そばにいたのはキミだった

今回のことは、ほとんど賭けだった。

「私が名前貸すのはいいけど、本当にその作戦で大丈夫…?こっちに接触してバレたりしないかな?」
「そこは大丈夫。女子に慣れてないみたいだし、話しかけたりしないと思うから。俺も気にかけるよ」
「ならいいけど…。私も彼女に勘違いされたくないからさ」

香夜くんに近付くため。男の俺が恋愛対象になれるか分からなかったけど、少しでも意識してもらうため。普通に話しかけてただの友達になったら、それこそ対象外になってしまうから。

だからといって、いきなり好意を伝えても恋愛経験のない香夜くんを困惑させてしまうし、一気に引かれて気持ち悪がられるかもしれない。そうしたら二度と関われない。

考えに考えて、バレンタインデーというイベントに乗っかって立てた作戦だったんだ。

「ありがとう園原、少しの間頼む」

高1の時、付き合ってた同い年の彼氏に浮気された。しかも浮気相手は女の子で、俺に対しての言葉は全部嘘だったらしい。俺がイケメンだったからイけそうだったし男と女どっちも経験してみたかっただけと言われて、膝から崩れ落ちそうだったのを覚えている。

ついには、体育館裏で逆ギレした彼氏に殴られて関係は終わった。笑えるくらい呆気なく散々な終わり方。自暴自棄になりそうで、授業が始まってもしばらくその場に座り込んでいた。

体育で来て通りがかった生徒達数人にじろじろと物珍しそうに見られていたが別にどうでもよかったし、先生も早く教室戻れよと言うだけでそれ以上は面倒事に関わらない。

『めんどくさ、重。お前なんかと関わるんじゃなかったわ』

さっき元彼にそう言われた。そうだよ、あいつの言う通り関わらない方がいいんだよ。俺なんか…。

「どうした香夜、早く行くぞ」
「あ、う、うん…」

サボってる生徒なんか珍しくないだろ。さっさと行けよ…。

そうして時間だけが過ぎて、数回目のチャイムに気付いたらいつの間にか昼休みになっていた。こんな時でも腹は減るのか…と自分が嫌になりながらも、そろそろ教室に戻ろうかと顔を上げた。その時だった。

どんどんこちらに足音が近付いてくる。たぶん人数は1人。そしてその足音が止まり、壁から誰かがこちらを覗き込んだ。

「…!あ、まだいた」

1人の男子生徒が驚きながら、恐る恐るこちらに忍び寄ってくる。

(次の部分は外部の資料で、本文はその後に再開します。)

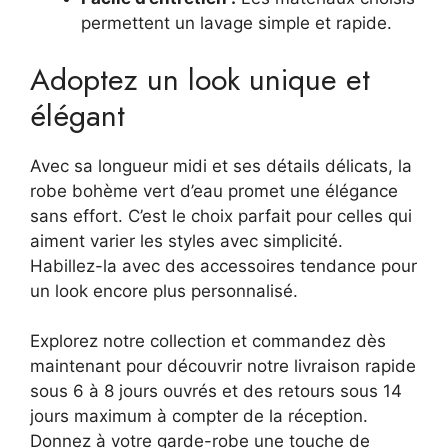
permettent un lavage simple et rapide.
Adoptez un look unique et
élégant
Avec sa longueur midi et ses détails délicats, la
robe bohème vert d’eau promet une élégance
sans effort. C’est le choix parfait pour celles qui
aiment varier les styles avec simplicité.
Habillez-la avec des accessoires tendance pour
un look encore plus personnalisé.
Explorez notre collection et commandez dès
maintenant pour découvrir notre livraison rapide
sous 6 à 8 jours ouvrés et des retours sous 14
jours maximum à compter de la réception.
Donnez à votre garde-robe une touche de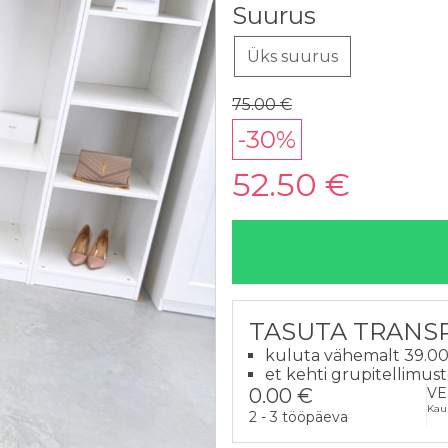
Suurus
Üks suurus
75.00 €
-30%
52.50 €
TASUTA TRANS
kuluta vähemalt 39.00
et kehti grupitellimus
0.00 €
VE
Kau
2 - 3 tööpäeva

なんだこいつ、と警戒しながらも小動物のようで危害は無さそうだったからとりあえずそのまま様子を見た。

「…なに?」
「あ!ここ座ってるのさっき見かけて…よ、よかったらこれ!」
「え、」

俺のすぐ隣に置かれたのは、キャンディのように包まれた甘そうな香りのするチョコレートが数個。突然チョコを渡されて意味が分からず固まっていると、その男子生徒はヘラっと微笑んで早口で喋り出した。

「あ、なんか落ち込んでそうに見えたから…嫌いじゃなかったら食べてください。俺が疲れた時によく食べるやつですけど…甘いから癒されるかなって」

なんで見ず知らずのヤツが俺に…?

「香夜〜?どこ行ったー?」
「あっやば、友達置いてきたんでもう行きますね!では…」

立ち上がって歩き出したその生徒に、思わず聞いてしまった。

「あのさ、なんで話したこともない奴にこんなことするの?俺に関わるの怖くなかったの?」

すると、彼はくるっと振り返って目尻を垂らしながら微笑んだ。

「怖い…?よりも、さっき体育で見かけた時無性に気になっちゃって…。なんか放っておけなかったんです。元気無さそうだなって…あっ、ただのお節介ですけどね。あはは」
「…っ」
「あ!じゃあ、俺はこれで…!」

気まずそうだけど、嘘がないような…その時の彼の笑顔が頭から離れなかった。上辺だけを繕う都合のいい言葉じゃなくて、不器用だけど本心が伝わる言葉。

そんな言葉と笑顔を向けられたのは初めてだったかもしれない。

「…あま」

彼が去って行った後、口に放り込んだチョコレートは鼻がツンとしそうなほど甘く感じた。